Developing a sense of belonging and security at Laurier and in the broader community is significant for me. Creating equal opportunities for our students and providing them with safe spaces where they develop a healthy sense of identity is fulfilling as well. It cheers me up when students have a sense of home at Laurier and receive holistic care and support on campus. I feel recharged when I see Laurier’s diverse community members communicating and connecting with each other.
I often receive messages from the families of international students expressing gratitude for things like Iftar meals and Eid celebrations that I organize for those who celebrate. Some families visit me when they come to Canada to see their children. They are happy to know their children are taken care of while at Laurier.
Photo: Sezen and students give charitable initiatives 'two thumbs up.'
I believe in the healing power of a healthy, connected community. Meaningful social engagements are vital for wellness. I am well-connected with Muslim and non-Muslim, spiritual and non-spiritual communities in Kitchener-Waterloo that help me care for my well-being. I am also grateful for the support my husband – also a social worker and chaplain – provides in my personal life.
Group and individual reflection practice support my well-being, too. Other forms of personal self-care include cooking, spending time in nature, Zumba, and step classes. I also enjoy Ebru art, a traditional Islamic art form that evokes mindfulness. It is very soothing. And, of course, staying in contact with young minds and souls, and witnessing their accomplishments really boost me up.

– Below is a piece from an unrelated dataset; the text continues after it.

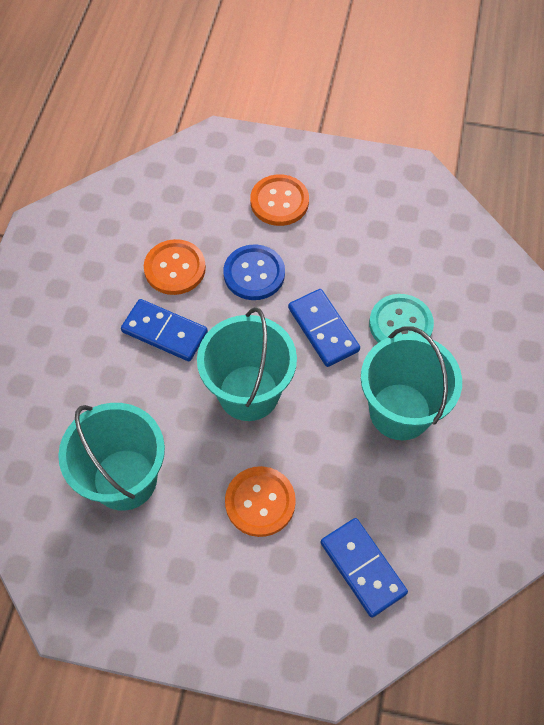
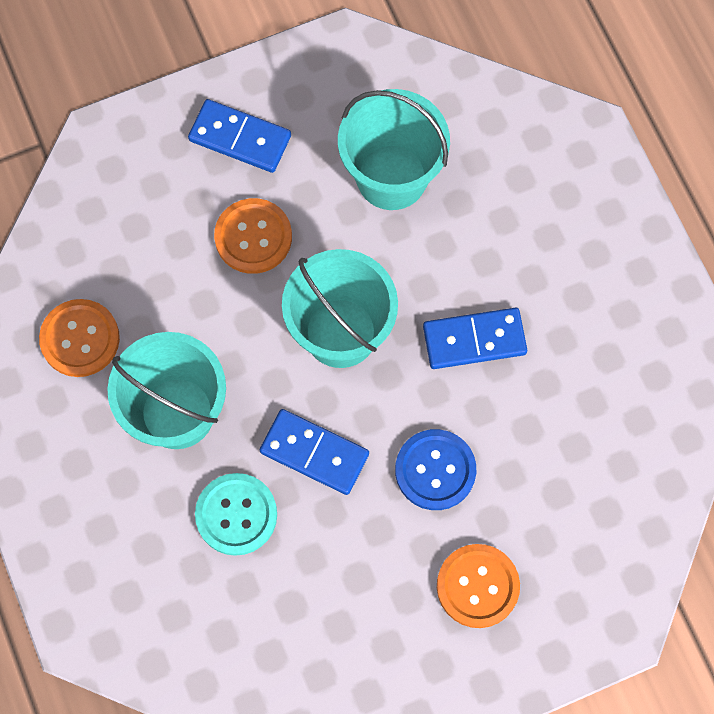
camera: 145 degrees right, 10 degrees up
(175, 268) = (524, 418): orange button -> orange button (80, 339)
(362, 568) = (122, 240): blue domino -> blue domino (240, 138)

Islamic Heritage Month honours the cultural, linguistic, and theological experiences and contributions of of the diverse Muslim communities in Canada. The Islamic Heritage Month activities at Laurier were designed to create a community where can get to know each other and promote social cohesion to overcome any barriers in our internal and external communities. Respectful and meaningful engagements allow for rich cross-cultural experiences that help us grow.